Informed consent in writing was obtained from each patient before surgery. Consent forms and protocols were approved by the human investigation committee of Yale University. The mean age of patients without endometriosis was 38.3 yr (range, 28–44 yr). The mean age of patients with endometriosis was 27.4 yr (range, 26–33 yr). For the cell cultures, the tissues were placed in Hanks ’ balanced salt solution and transported to the laboratory for endometrial endothelial cell isolation and long-term culture. Each experimental set-up was repeated on at least three occasions using cells obtained from different patients.

Immunohistochemistry

Formalin-fixed slides were embedded in paraffin and cut into 5-µm sections. Slides were deparaffinized in xylene and rehydrated in a graded series of ethanol, then boiled in citrate buffer (10 mM; pH 6.0) for 30 min for antigen retrieval. Then sections were immersed in 1% H₂O₂ in PBS for 15 min to block endogenous peroxidase. Slides were incubated with blocking horse serum (Vector Laboratories, Inc., Burlingame, CA) for 10 min at room temperature in a humidified chamber. Excess serum was drained, and primary antibody [goat antihuman IL-8 (affinity-purified goat IgG), 1:50 dilution; R&D Systems, Inc., Minneapolis, MN] was added to the sections for 1 h. For the negative controls, nonspecific goat IgG isotypes were used at the same concentrations. The sections were rinsed, then biotinylated horse antigoat antibody (1.5 mg/ml; Vector Laboratories, Inc.) was added at a 1:250 dilution for 45 min at room temperature. The antigen-antibody complex was detected using an avidin-biotin-peroxidase kit (LabVision, Fremont, CA). 3,3-Diaminobenzidine tetrahydrochloride dihydrate was used as the chromogen, and the sections were counterstained with hematoxylin and mounted with Permount (Fisher Chemicals, Springfield, NJ).

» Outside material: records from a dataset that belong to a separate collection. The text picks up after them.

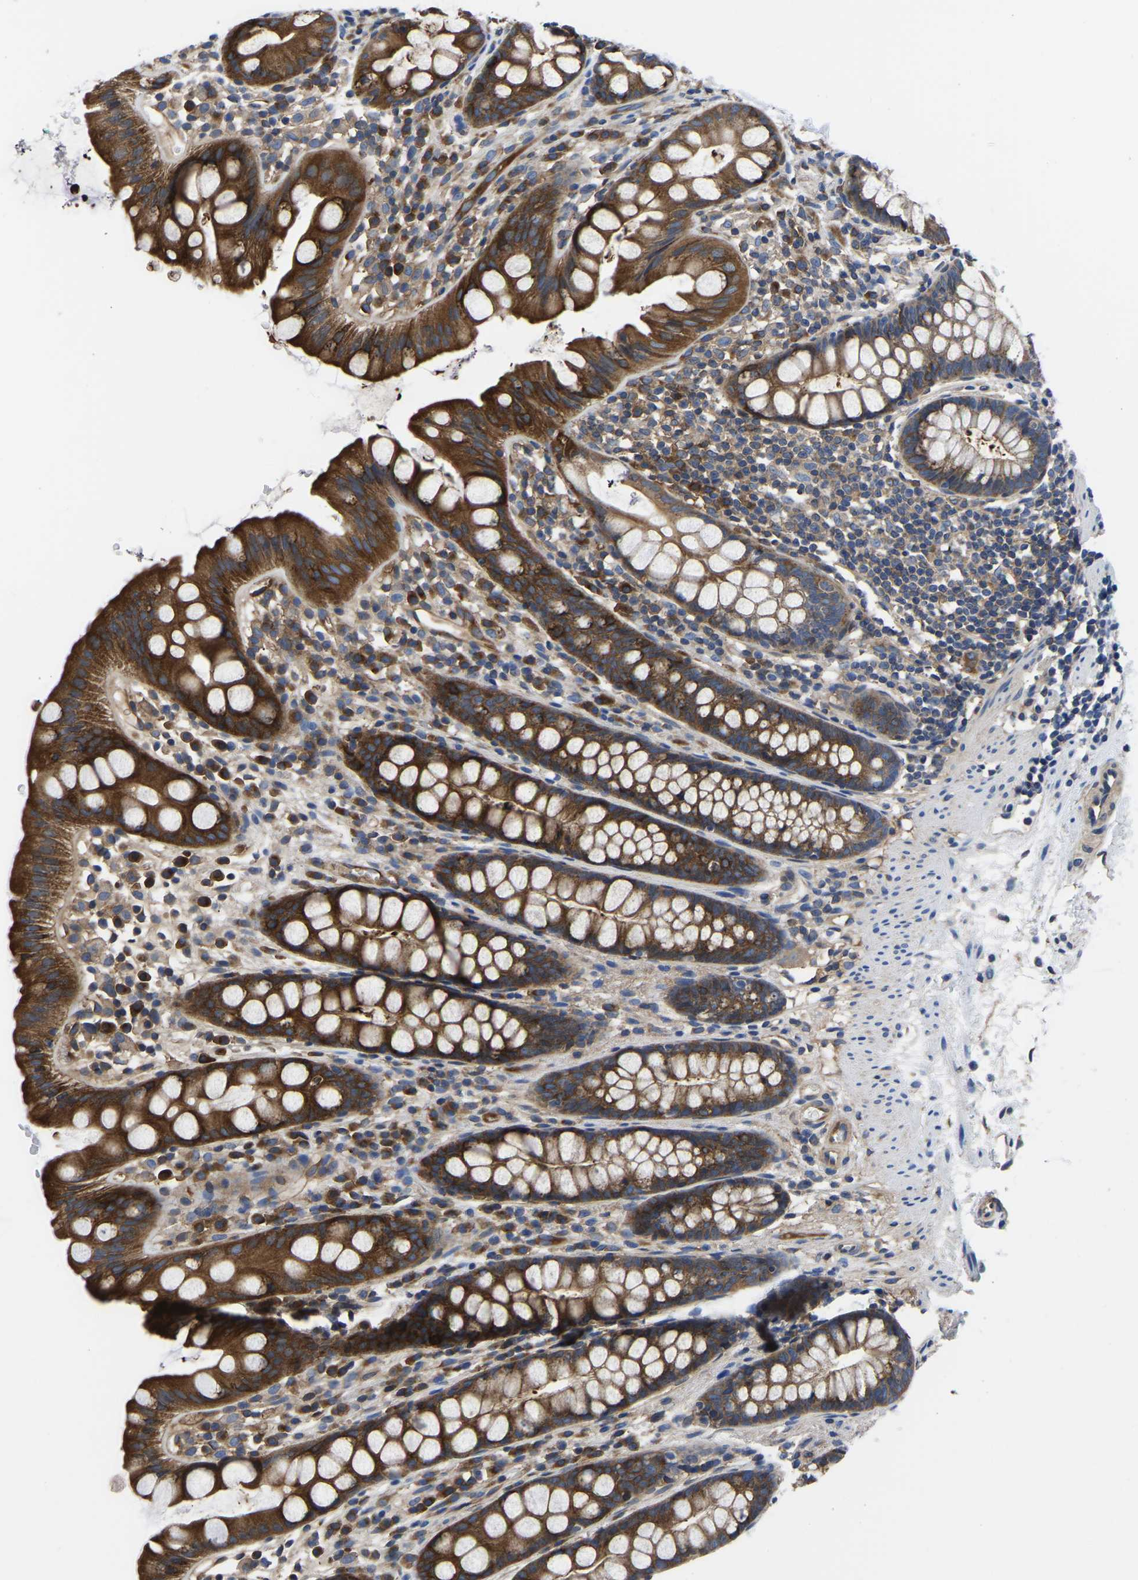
{"staining": {"intensity": "strong", "quantity": "25%-75%", "location": "cytoplasmic/membranous"}, "tissue": "rectum", "cell_type": "Glandular cells", "image_type": "normal", "snomed": [{"axis": "morphology", "description": "Normal tissue, NOS"}, {"axis": "topography", "description": "Rectum"}], "caption": "Human rectum stained with a brown dye exhibits strong cytoplasmic/membranous positive staining in about 25%-75% of glandular cells.", "gene": "TFG", "patient": {"sex": "female", "age": 65}}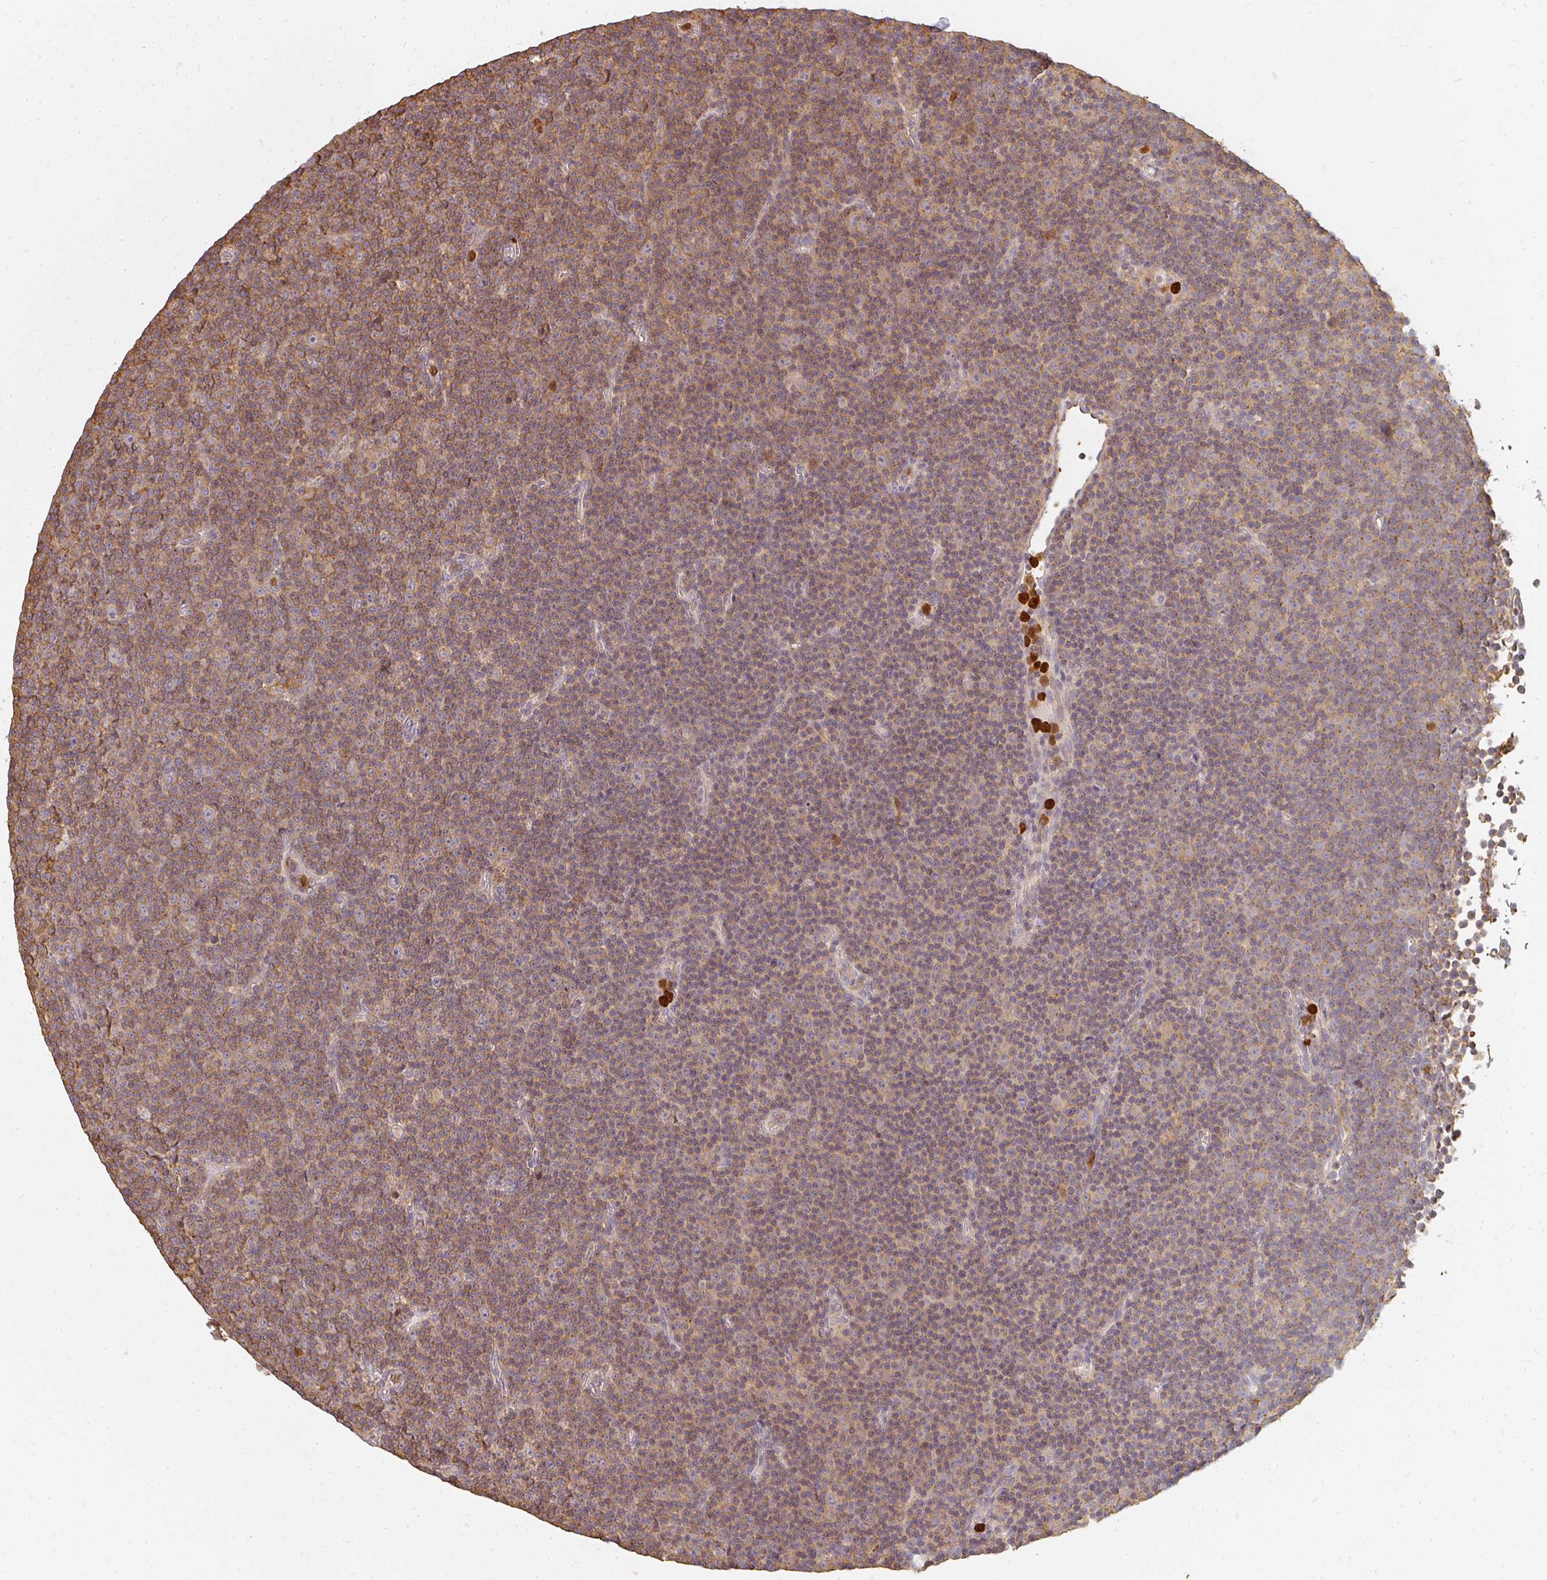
{"staining": {"intensity": "moderate", "quantity": ">75%", "location": "cytoplasmic/membranous"}, "tissue": "lymphoma", "cell_type": "Tumor cells", "image_type": "cancer", "snomed": [{"axis": "morphology", "description": "Malignant lymphoma, non-Hodgkin's type, Low grade"}, {"axis": "topography", "description": "Lymph node"}], "caption": "Human lymphoma stained with a brown dye exhibits moderate cytoplasmic/membranous positive positivity in approximately >75% of tumor cells.", "gene": "CNTRL", "patient": {"sex": "female", "age": 67}}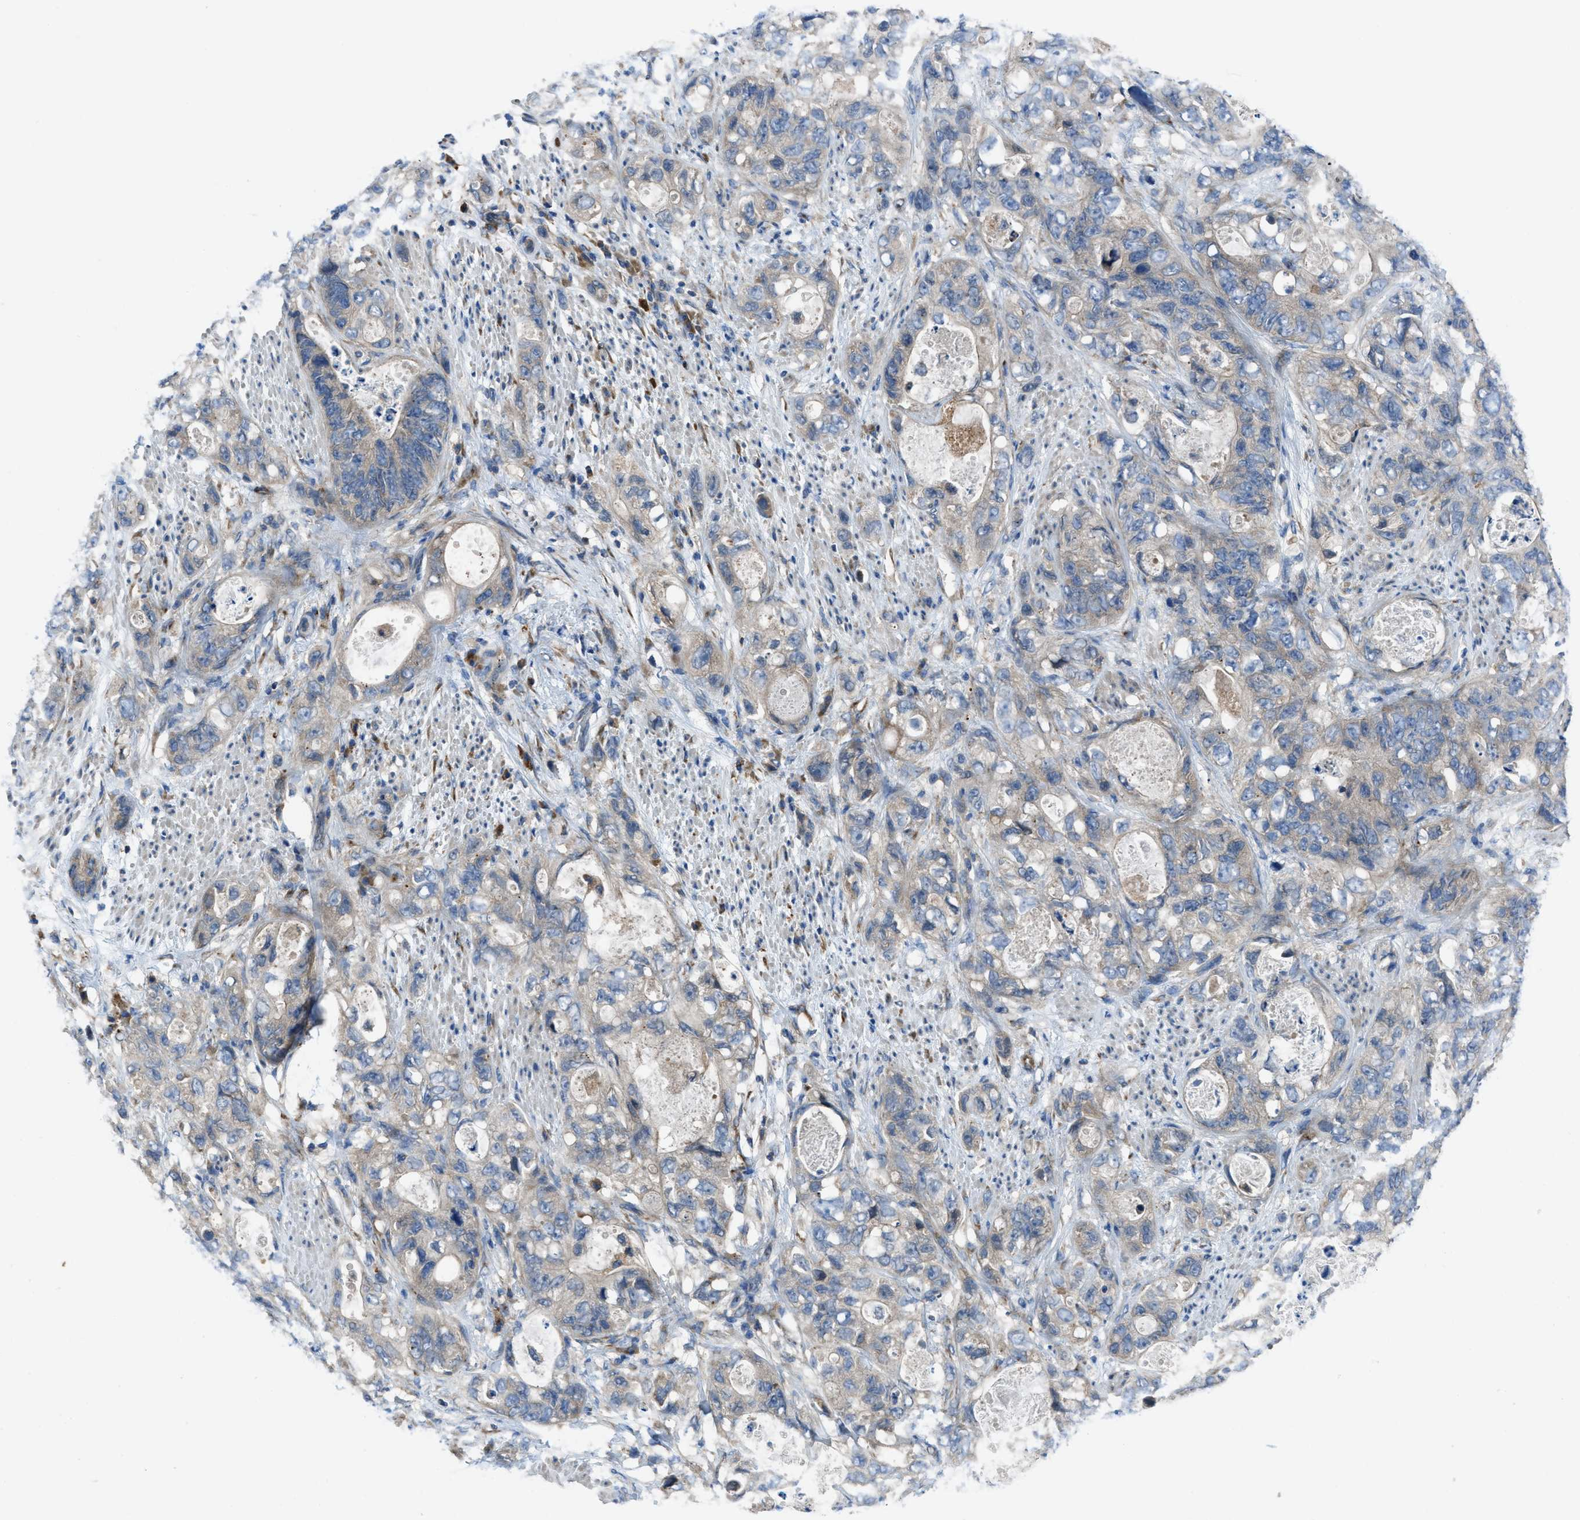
{"staining": {"intensity": "weak", "quantity": "<25%", "location": "cytoplasmic/membranous"}, "tissue": "stomach cancer", "cell_type": "Tumor cells", "image_type": "cancer", "snomed": [{"axis": "morphology", "description": "Adenocarcinoma, NOS"}, {"axis": "topography", "description": "Stomach"}], "caption": "Stomach cancer stained for a protein using immunohistochemistry (IHC) demonstrates no positivity tumor cells.", "gene": "MAP3K20", "patient": {"sex": "female", "age": 89}}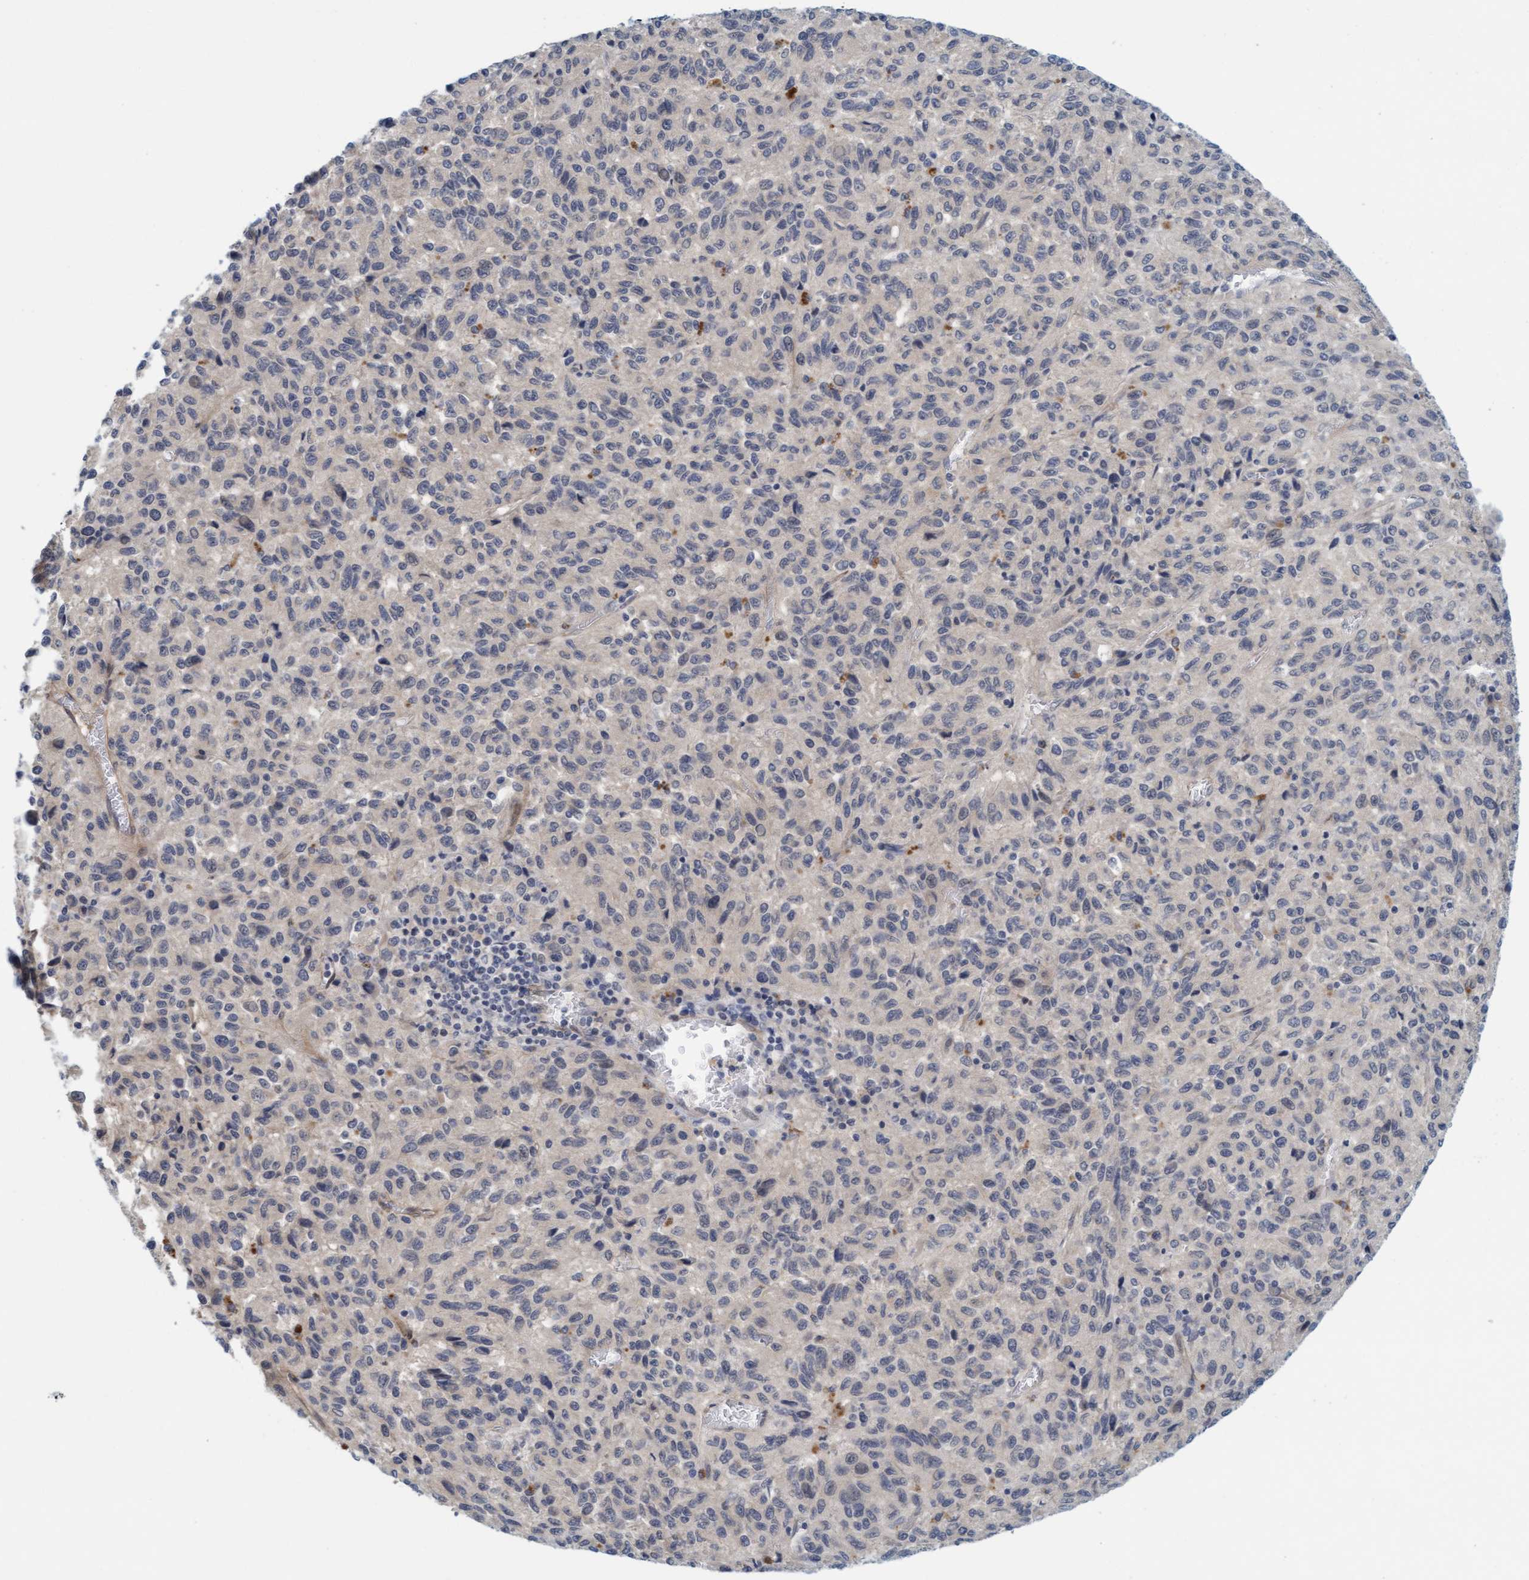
{"staining": {"intensity": "negative", "quantity": "none", "location": "none"}, "tissue": "melanoma", "cell_type": "Tumor cells", "image_type": "cancer", "snomed": [{"axis": "morphology", "description": "Malignant melanoma, Metastatic site"}, {"axis": "topography", "description": "Lung"}], "caption": "High magnification brightfield microscopy of malignant melanoma (metastatic site) stained with DAB (3,3'-diaminobenzidine) (brown) and counterstained with hematoxylin (blue): tumor cells show no significant positivity.", "gene": "TSTD2", "patient": {"sex": "male", "age": 64}}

Immunohistochemical staining of endothelial cells for IL-8 was evaluated in a semiquantitative fashion [i.e. 0 (absent) to 3 (most intense)]. For each slide, an HSCORE (histological score) value was derived by summing the percentages of cells staining at each intensity multiplied by the weighted intensity of staining, that is, HSCORE = P_i(i + 1), where i is the intensity score, and is the corresponding percentage of the cells. In each slide, five different areas were evaluated under a light microscope (x40 magnification), and the percentage of the cells for each intensity within these areas was determined at different times by two investigators blinded to the type and source of the tissues. The inter- and intraindividual coefficient of variations were 15% and 7%, respectively, for the HSCORE evaluation. The average score of 2 was used.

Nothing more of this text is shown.